FRANKFURT (Reuters) - Oil prices could spin out of control if markets are hit by a further supply shock similar to that caused by unrest in Libya, according to a Goldman Sachs fund manager.
Brent crude for April delivery soared 26 percent after a wave of civil unrest gripping the Middle East Northern Africa (MENA) region, starting with Tunisia in December, raised concerns about supply shortage of oil.
On Wednesday, Brent rose beyond $116 a barrel, boosted by reports of government counter-attacks on rebel-held towns in the east of Libya, the world’s 12th largest oil exporter.
The International Energy Agency has said that top oil exporter Saudi Arabia is capable of covering any outage in Libyan oil production, standing at 1.6 million barrels per day (bpd).
But production disruption already threatens to make a serious dent in the less than 5 million bpd of OPEC oil that can be swiftly added to markets in times of shortage.
“If we get another supply shock, who knows where the oil price would go from here,” Edward Perkin, the chief investment officer of the European equity team at Goldman Sachs Asset Management told Reuters in an interview.
“We acknowledge the uncertainty, but then times are always uncertain.
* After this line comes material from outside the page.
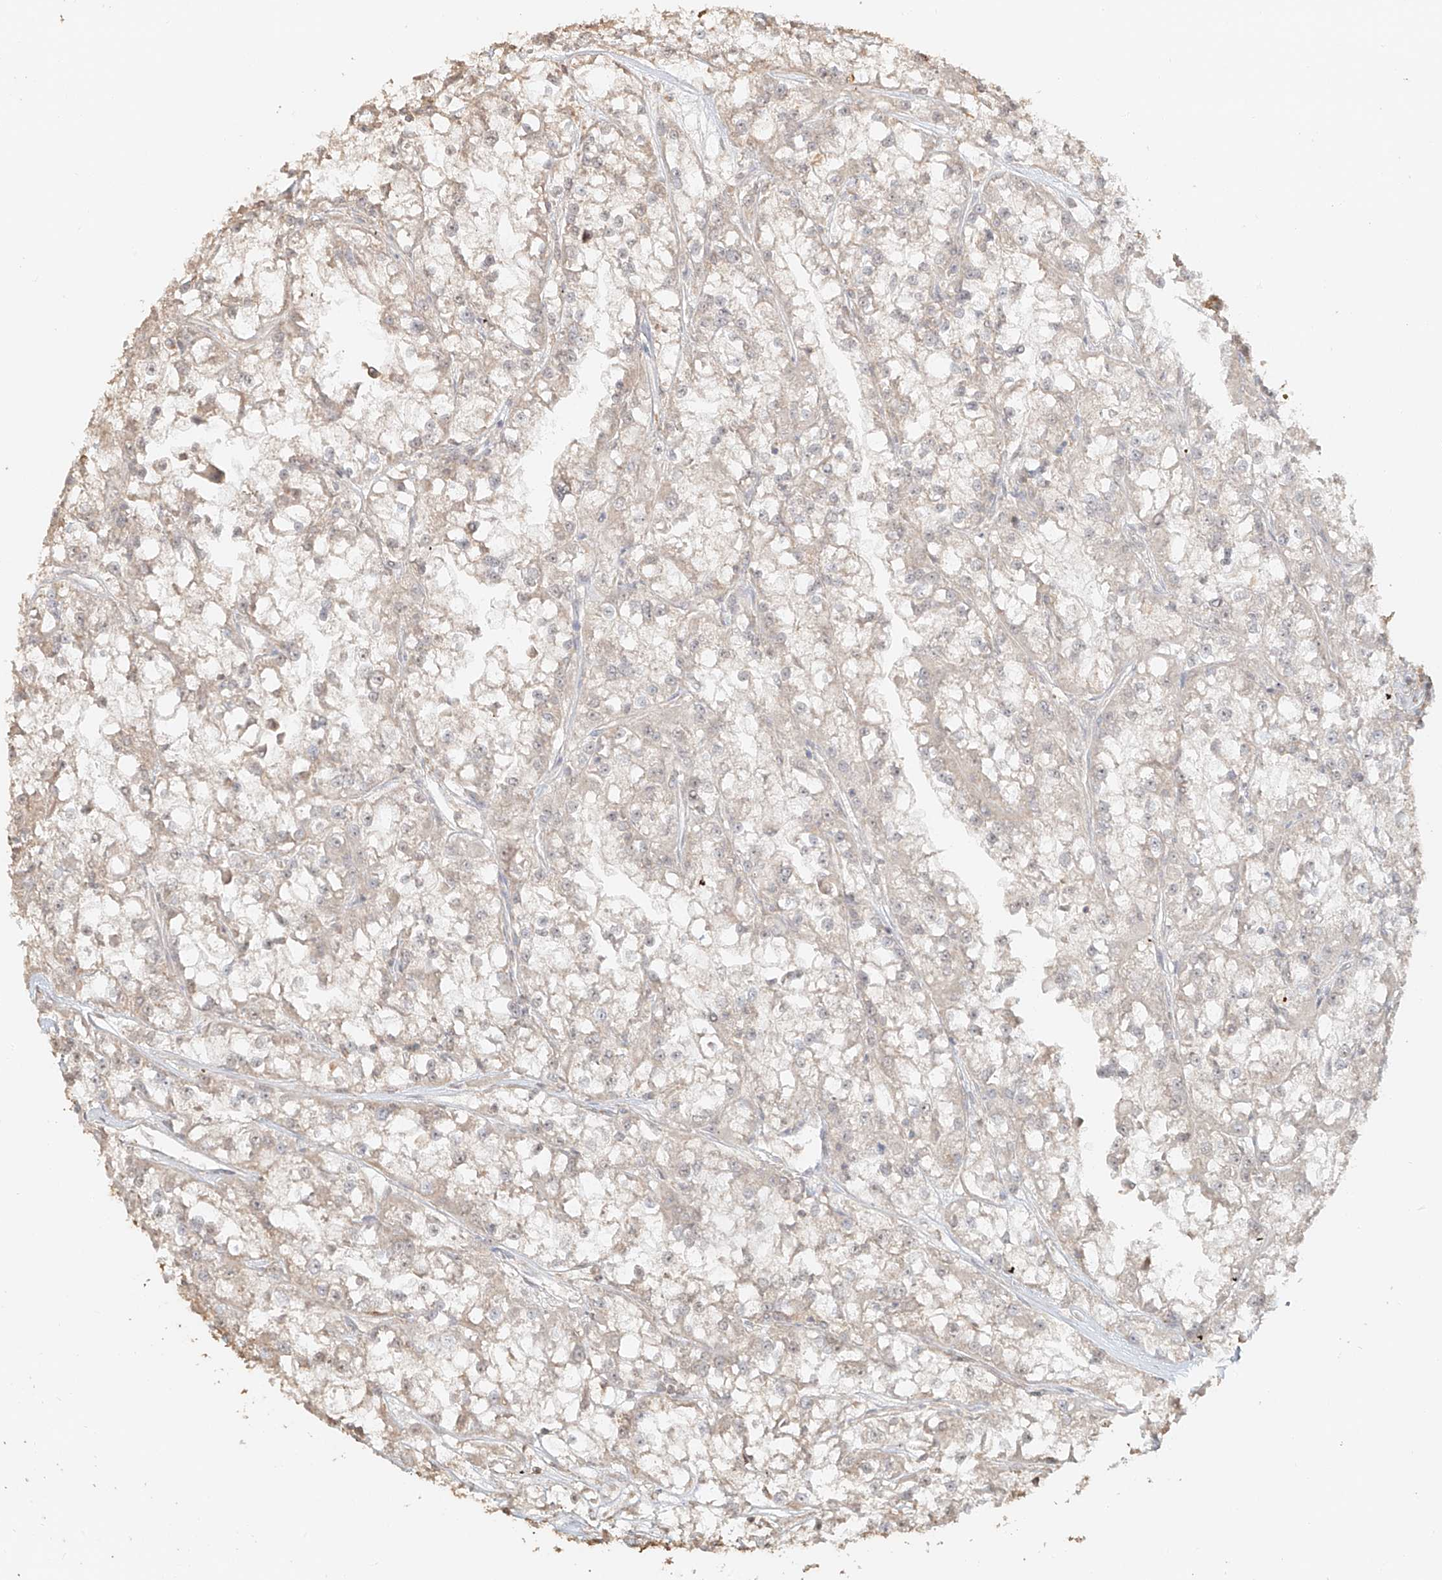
{"staining": {"intensity": "weak", "quantity": "<25%", "location": "cytoplasmic/membranous"}, "tissue": "renal cancer", "cell_type": "Tumor cells", "image_type": "cancer", "snomed": [{"axis": "morphology", "description": "Adenocarcinoma, NOS"}, {"axis": "topography", "description": "Kidney"}], "caption": "Adenocarcinoma (renal) stained for a protein using IHC demonstrates no positivity tumor cells.", "gene": "NPHS1", "patient": {"sex": "female", "age": 52}}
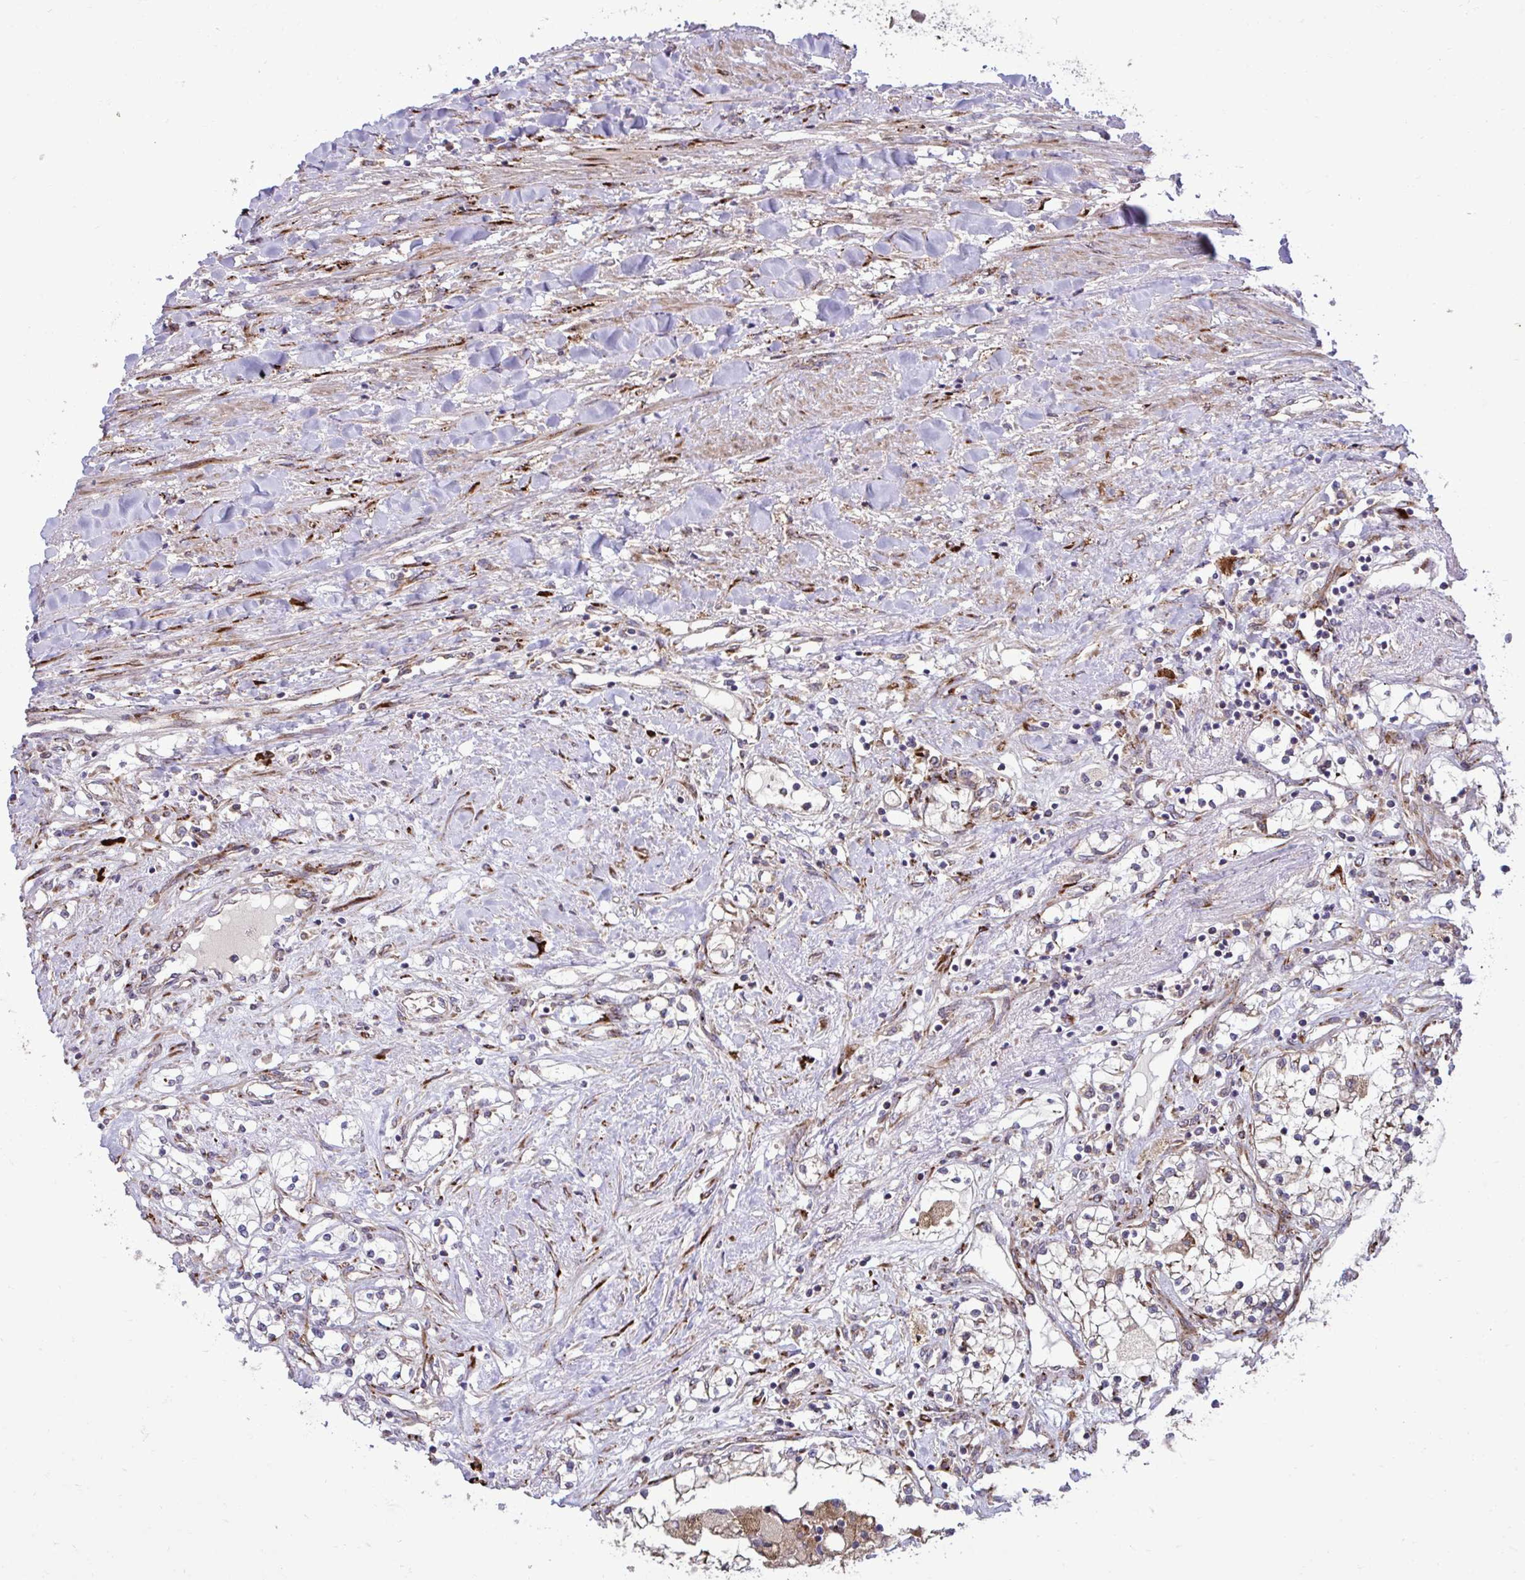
{"staining": {"intensity": "negative", "quantity": "none", "location": "none"}, "tissue": "renal cancer", "cell_type": "Tumor cells", "image_type": "cancer", "snomed": [{"axis": "morphology", "description": "Adenocarcinoma, NOS"}, {"axis": "topography", "description": "Kidney"}], "caption": "High power microscopy histopathology image of an immunohistochemistry histopathology image of renal cancer (adenocarcinoma), revealing no significant expression in tumor cells.", "gene": "LIMS1", "patient": {"sex": "male", "age": 68}}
The way we try to tackle it is to contemplate several paths for every stock we hold.”
Perkin oversees the GS Europe Portfolio -- worth about 62 million euros ($86 million) -- which pursues a bottom-up stock picking strategy.
More than a fifth of the fund is invested in European financial stocks, including Swiss UBS, French BNP Paribas and HSBC, its top holding.
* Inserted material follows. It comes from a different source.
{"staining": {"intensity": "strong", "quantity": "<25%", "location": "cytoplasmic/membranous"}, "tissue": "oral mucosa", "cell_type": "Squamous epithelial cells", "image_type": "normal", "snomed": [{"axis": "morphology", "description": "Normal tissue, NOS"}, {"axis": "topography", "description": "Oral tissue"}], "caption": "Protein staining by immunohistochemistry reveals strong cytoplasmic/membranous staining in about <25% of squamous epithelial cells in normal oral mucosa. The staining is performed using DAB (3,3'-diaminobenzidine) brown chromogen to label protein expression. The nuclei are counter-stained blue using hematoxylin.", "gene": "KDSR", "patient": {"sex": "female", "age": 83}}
Compared with its benchmark, the MSCI Europe Index, the fund is underweight on utilities, which Perkin said were looking rather expensive in light of falling power prices and expected earnings pressure.
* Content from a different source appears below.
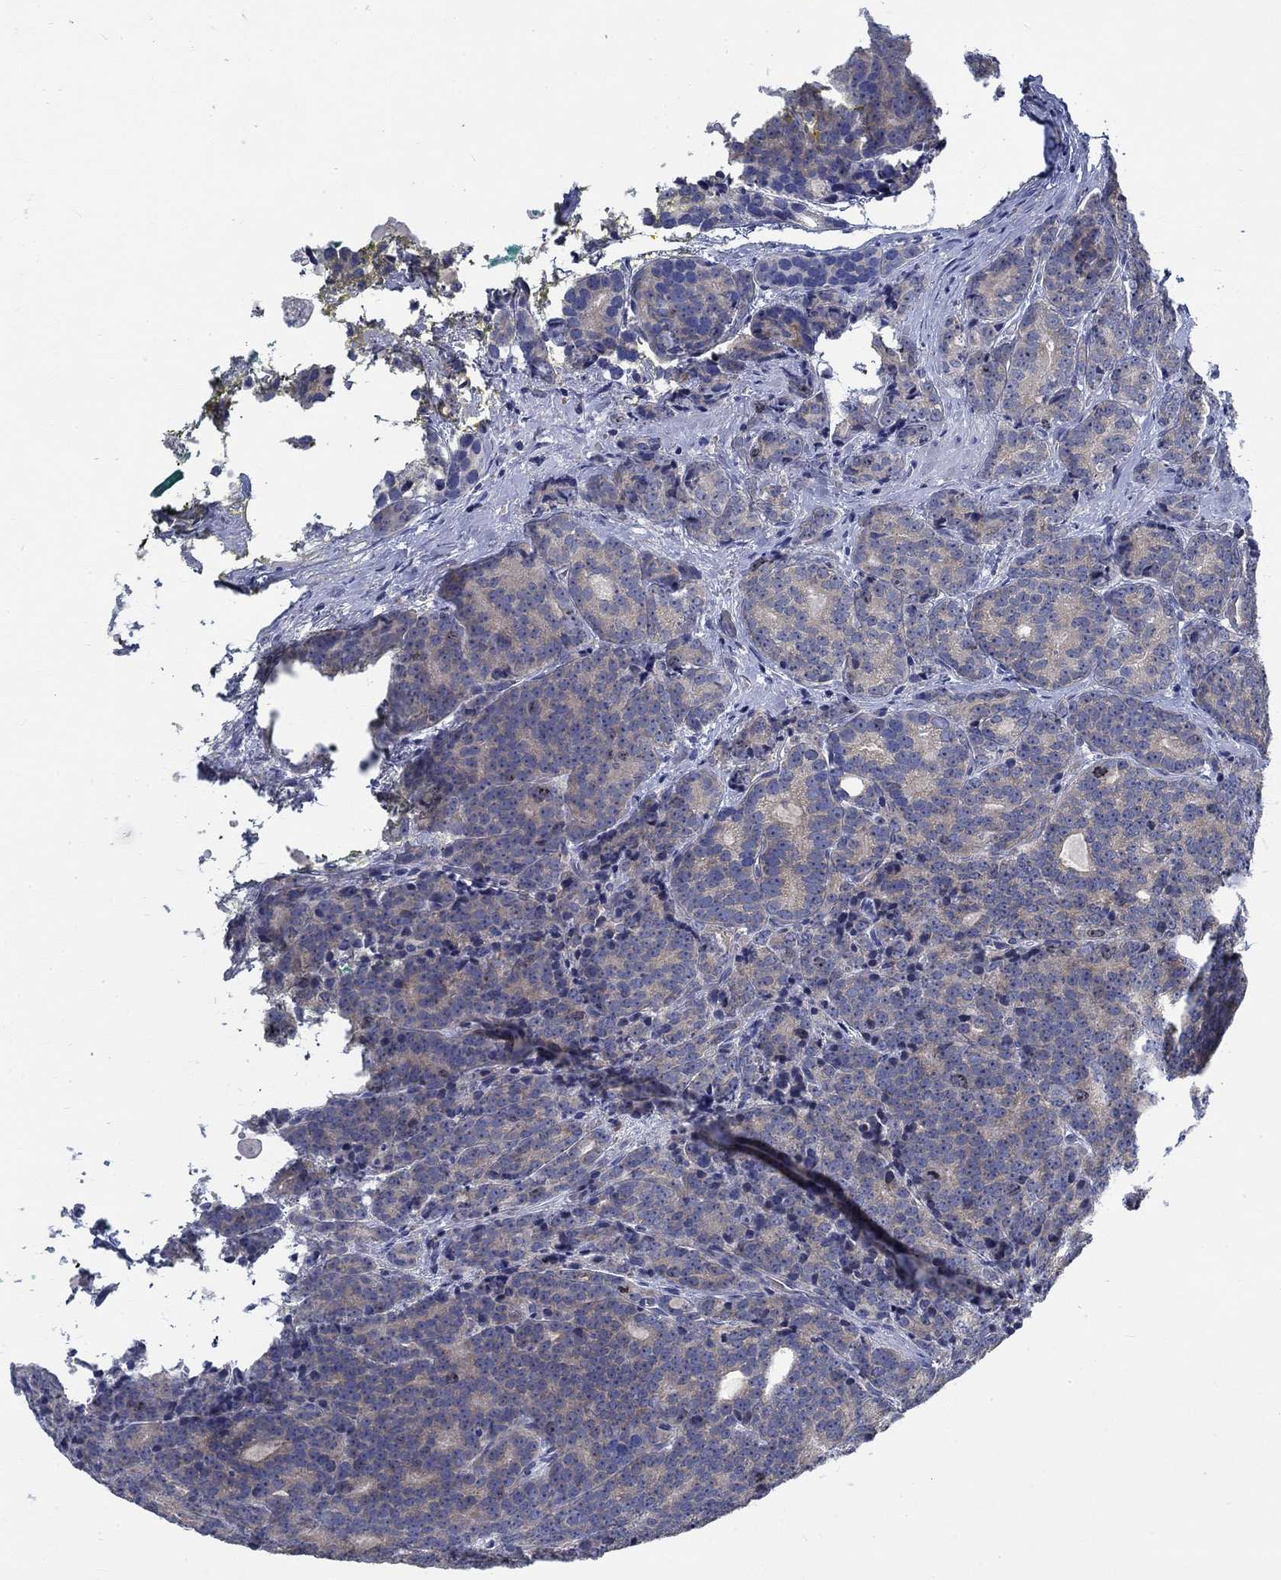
{"staining": {"intensity": "negative", "quantity": "none", "location": "none"}, "tissue": "prostate cancer", "cell_type": "Tumor cells", "image_type": "cancer", "snomed": [{"axis": "morphology", "description": "Adenocarcinoma, NOS"}, {"axis": "topography", "description": "Prostate"}], "caption": "Protein analysis of prostate cancer demonstrates no significant staining in tumor cells. (Brightfield microscopy of DAB IHC at high magnification).", "gene": "MMP24", "patient": {"sex": "male", "age": 71}}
Asked why he saw Europe, which is far behind emerging markets in terms of growth expectations, as a valid investment case, Perkin said: “Growth projections for Europe may be modest compared with emerging markets. But companies that are listed there are not necessarily a replication of those modest fundamentals.”
He added some European stocks would offer exposure to developing countries without actually investing there, pointing to commodity stocks as an example, including Anglo-American miner Rio Tinto, another top holding.